For many months now the Scottish Government has been letting it be known that it will be legislating for same-sex marriage. Finally, it introduces a bill on the matter in the Scottish Parliament on the eve of the summer holidays.
In addition it has been trumpeting in the media recently that this legislation will give new rights to Scottish Humanists to register marriages (which they can already do), that it will allow different gender couples to register civil partnerships and that it will give new rights to transgendered persons.
But for some reason, perhaps because of the contentious nature of the proposals for much of the population as evident in the current difficulties of the Church of Scotland and the vocal opposition to the proposals from the Roman Catholic Church, it is not planning to finally approve this legislation, on which it could act speedily because of the SNP majority in the Scottish Parliament, until after the referendum on independence in 2014.
If the UK parliament still had responsibility for same-sex marriage then those in favour of this measure would have achieved this aim this summer due to the initiative of David Cameron.
However, there is a real prospect now, with it being a Holyrood responsibility, that same-sex marriage may not be achieved in Scotland in the foreseeable future.
If the SNP wins the referendum then the Scottish Parliament will have other huge matters to attend to; if it loses, Alex Salmond will have to stand down and there will be an interregnum and consequent indecision.
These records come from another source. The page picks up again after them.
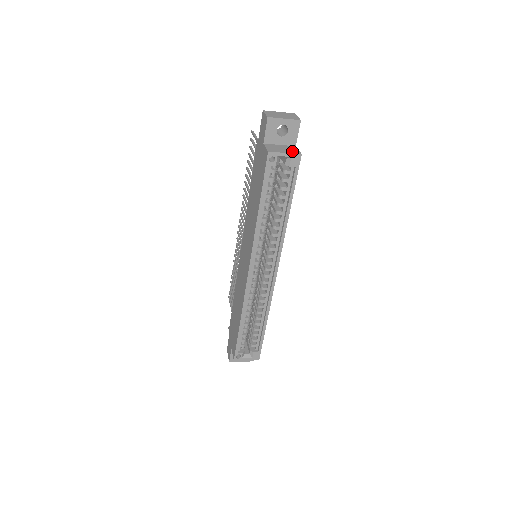
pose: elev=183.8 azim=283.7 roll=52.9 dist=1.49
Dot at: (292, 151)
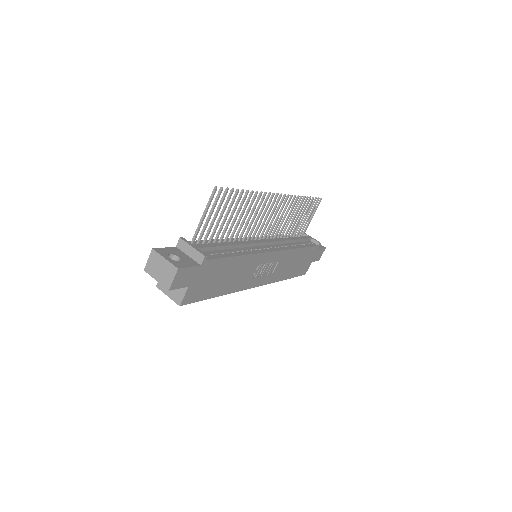
Dot at: (176, 296)
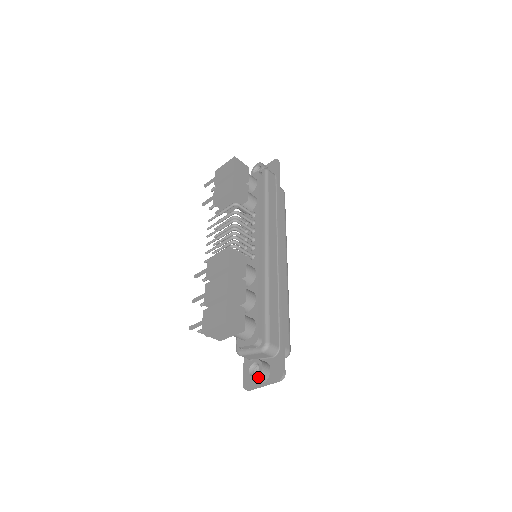
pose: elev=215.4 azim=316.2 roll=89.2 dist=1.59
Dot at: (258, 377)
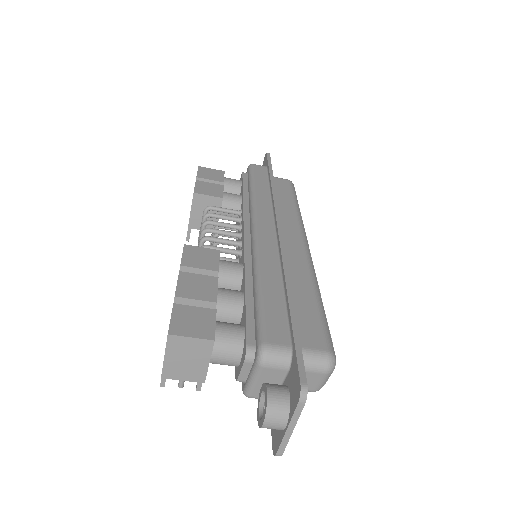
Dot at: (265, 413)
There is no guarantee with the current timetable that the bill will be successful.
And what of the Equality Network which promotes same-sex marriage and which, as Richard Lucas has pointed out in these columns, is funded by the Scottish Government?
Will it dare criticise the timetable for the legislation or is it so beholden to the Scottish Government that it will shamefacedly tolerate the official timetable for the legislation and the consequent risks of failure to achieve one of its central objectives?